___ Dataset ___
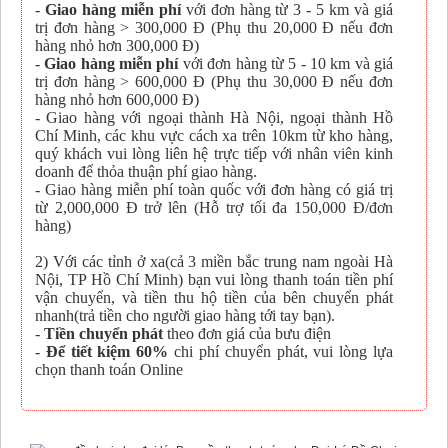
-
Giao hàng miễn phí
với đơn hàng từ 3 - 5 km và giá
trị đơn hàng > 300,000 Đ (Phụ thu 20,000 Đ nếu đơn
hàng nhỏ hơn 300,000 Đ)
-
Giao hàng miễn phí
với đơn hàng từ 5 - 10 km và giá
trị đơn hàng > 600,000 Đ (Phụ thu 30,000 Đ nếu đơn
hàng nhỏ hơn 600,000 Đ)
- Giao hàng với ngoại thành Hà Nội, ngoại thành Hồ
Chí Minh, các khu vực cách xa trên 10km từ kho hàng,
quý khách vui lòng liên hệ trực tiếp với nhân viên kinh
doanh để thỏa thuận phí giao hàng.
- Giao hàng miễn phí toàn quốc với đơn hàng có giá trị
từ 2,000,000 Đ trở lên (Hỗ trợ tối đa 150,000 Đ/đơn
hàng)
2) Với các tỉnh ở xa(cả 3 miền bắc trung nam ngoài Hà
Nội, TP Hồ Chí Minh) bạn vui lòng thanh toán tiền phí
vận chuyển, và tiền thu hộ tiền của bên chuyển phát
nhanh(trả tiền cho người giao hàng tới tay bạn).
-
Tiền chuyển phát
theo đơn giá của bưu điện
-
Để tiết kiệm 60%
chi phí chuyển phát, vui lòng lựa
chọn thanh toán Online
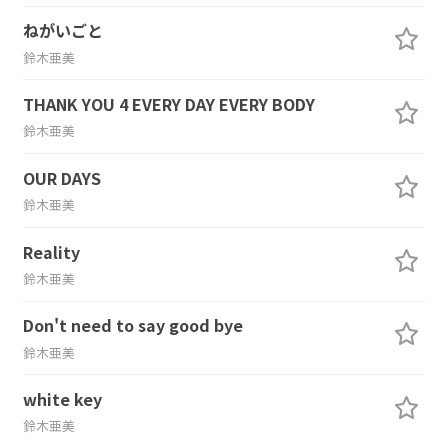
ねがいごと
鈴木亜美
THANK YOU 4 EVERY DAY EVERY BODY
鈴木亜美
OUR DAYS
鈴木亜美
Reality
鈴木亜美
Don't need to say good bye
鈴木亜美
white key
鈴木亜美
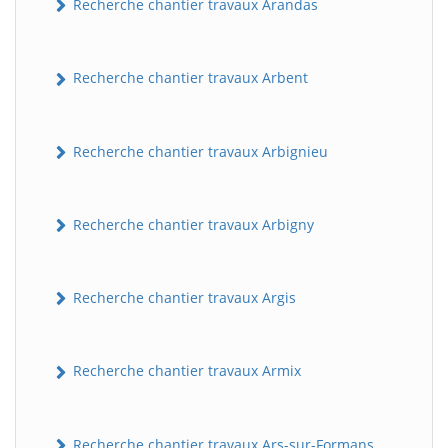
Recherche chantier travaux Arandas
Recherche chantier travaux Arbent
Recherche chantier travaux Arbignieu
Recherche chantier travaux Arbigny
Recherche chantier travaux Argis
Recherche chantier travaux Armix
Recherche chantier travaux Ars-sur-Formans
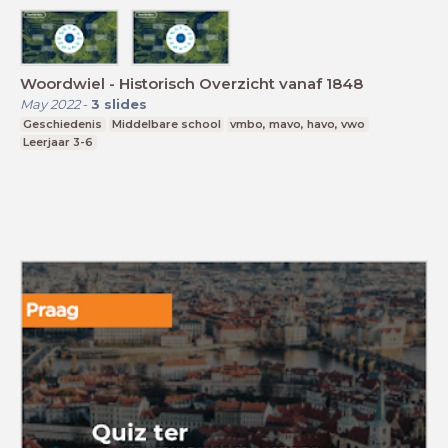
Woordwiel - Historisch Overzicht vanaf 1848
May 2022
-
3
slides
Geschiedenis
Middelbare school
vmbo, mavo, havo, vwo
Leerjaar 3-6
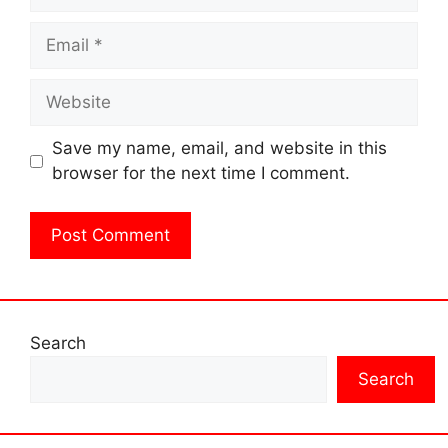
Email
Website
Save my name, email, and website in this
browser for the next time I comment.
Search
Search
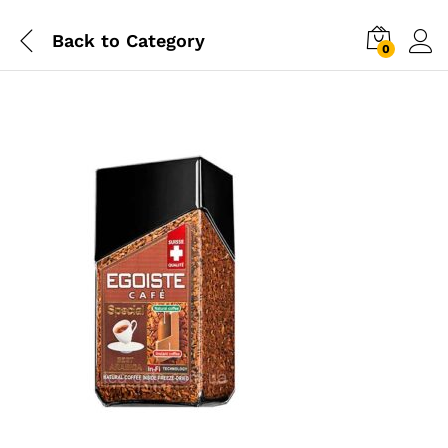
Back to
Category
0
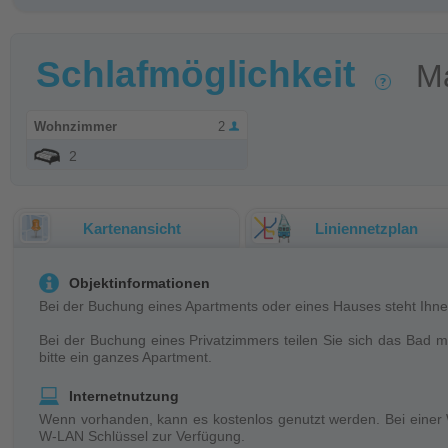
Schlafmöglichkeit
M
Wohnzimmer
2
2
Kartenansicht
Liniennetzplan
Objektinformationen
Bei der Buchung eines Apartments oder eines Hauses steht Ihne
Bei der Buchung eines Privatzimmers teilen Sie sich das Bad m
bitte ein ganzes Apartment.
Internetnutzung
Wenn vorhanden, kann es kostenlos genutzt werden. Bei einer 
W-LAN Schlüssel zur Verfügung.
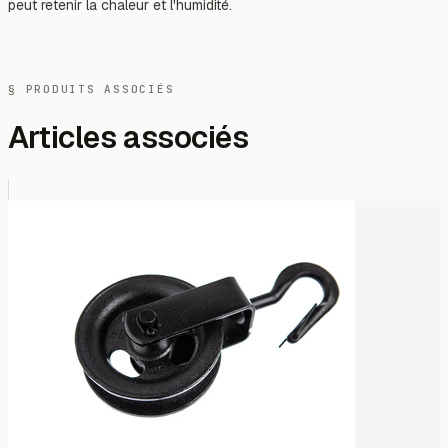
peut retenir la chaleur et l'humidité.
§ PRODUITS ASSOCIÉS
Articles associés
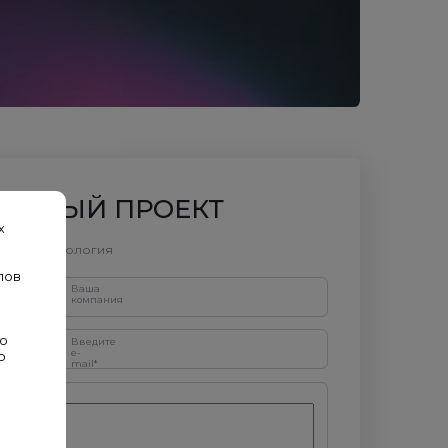
ДОБНЫЙ ПРОЕКТ
х
облстройэкология
лов
Ваша
компания
во
Введите
e-
о
mail*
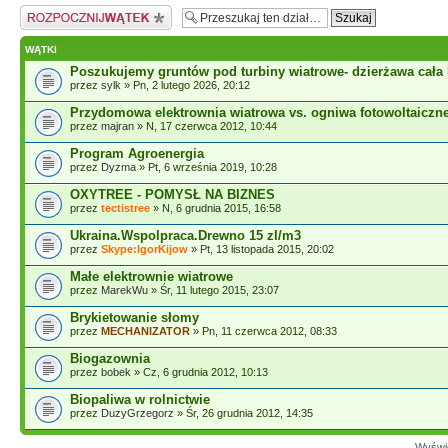
Napisz wątek
WĄTKI
Poszukujemy gruntów pod turbiny wiatrowe- dzierżawa cała 
przez
sylk
» Pn, 2 lutego 2026, 20:12
Przydomowa elektrownia wiatrowa vs. ogniwa fotowoltaiczn
przez
majran
» N, 17 czerwca 2012, 10:44
Program Agroenergia
przez
Dyzma
» Pt, 6 września 2019, 10:28
OXYTREE - POMYSŁ NA BIZNES
przez
tectistree
» N, 6 grudnia 2015, 16:58
Ukraina.Wspolpraca.Drewno 15 zl/m3
przez
Skype:IgorKijow
» Pt, 13 listopada 2015, 20:02
Małe elektrownie wiatrowe
przez
MarekWu
» Śr, 11 lutego 2015, 23:07
Brykietowanie słomy
przez
MECHANIZATOR
» Pn, 11 czerwca 2012, 08:33
Biogazownia
przez
bobek
» Cz, 6 grudnia 2012, 10:13
Biopaliwa w rolnictwie
przez
DuzyGrzegorz
» Śr, 26 grudnia 2012, 14:35
Wyświe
___
_Problem details_:
Taking the entries above, print exactly the lines starting at the line with "Liniennetzplan" and ending at the line with "Wenn vorhanden, kann", both included.

_Solution for this problem_:
Liniennetzplan
Objektinformationen
Bei der Buchung eines Apartments oder eines Hauses steht Ihne
Bei der Buchung eines Privatzimmers teilen Sie sich das Bad m
bitte ein ganzes Apartment.
Internetnutzung
Wenn vorhanden, kann es kostenlos genutzt werden. Bei einer 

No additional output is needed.